[Start Source text]

Analysing count data? PLEASE HELP!

#1
I'm an MSc student and not particularly statically minded and I would really appreciate some help on going about analysing count data! Please try to keep is simple!

I have two species, the common frog and marsh frog and I have count data on both species since 1980. The marsh frog is non-native and I am trying to ascertain whether since the introduction of the marsh frog they are negatively impacting/outcompeting the common frog. If they were outcompeting you would expect to see the population counts of the marsh frog increase whilst the population of common frogs decrease. I want to statistically test this "model/hypothesis"!

How is it best to go about this? I have already ascertained that counts for both species is non-normally distributed so I'm assuming non-parametric tests. I don't really know where to start, maybe a Mann Whitney U test or Kruskal-Wallis test? Is it best to group the data counts i.e 1980-1984, 1985-1989, 1990-1994 etc!

(Sorry I cant upload the actual data to a public forum, I have not got permission for this but please find attached fabricated data!)

Many thanks in advance!

[End Source text]

[Aim A] In the forum post, which of the two frog species is described as non-native?
[Aim B] Copy the forum post word for word, from "How is it best" up to and including "attached fabricated data!)".
The material after this point is separate from the forum post.

[Start Excerpted records]

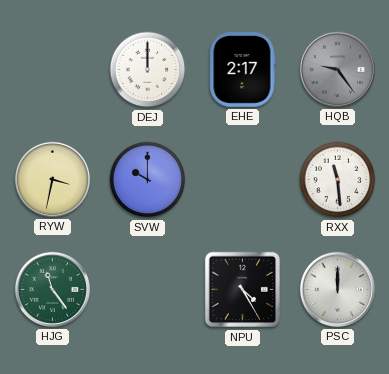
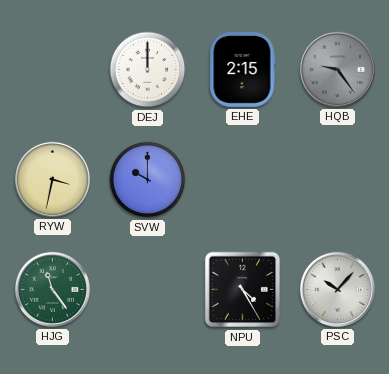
EHE: 2:17 -> 2:15
RXX: 11:29 -> none
PSC: 12:00 -> 10:07
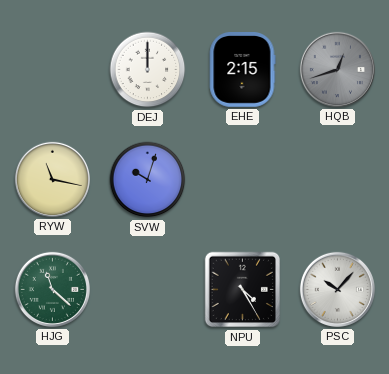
HQB: 9:24 -> 12:42
RYW: 3:32 -> 11:17
SVW: 10:00 -> 10:03
HJG: 11:24 -> 11:22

[End Excerpted records]

[Correct output A] The marsh frog.

[Correct output B]
How is it best to go about this? I have already ascertained that counts for both species is non-normally distributed so I'm assuming non-parametric tests. I don't really know where to start, maybe a Mann Whitney U test or Kruskal-Wallis test? Is it best to group the data counts i.e 1980-1984, 1985-1989, 1990-1994 etc!

(Sorry I cant upload the actual data to a public forum, I have not got permission for this but please find attached fabricated data!)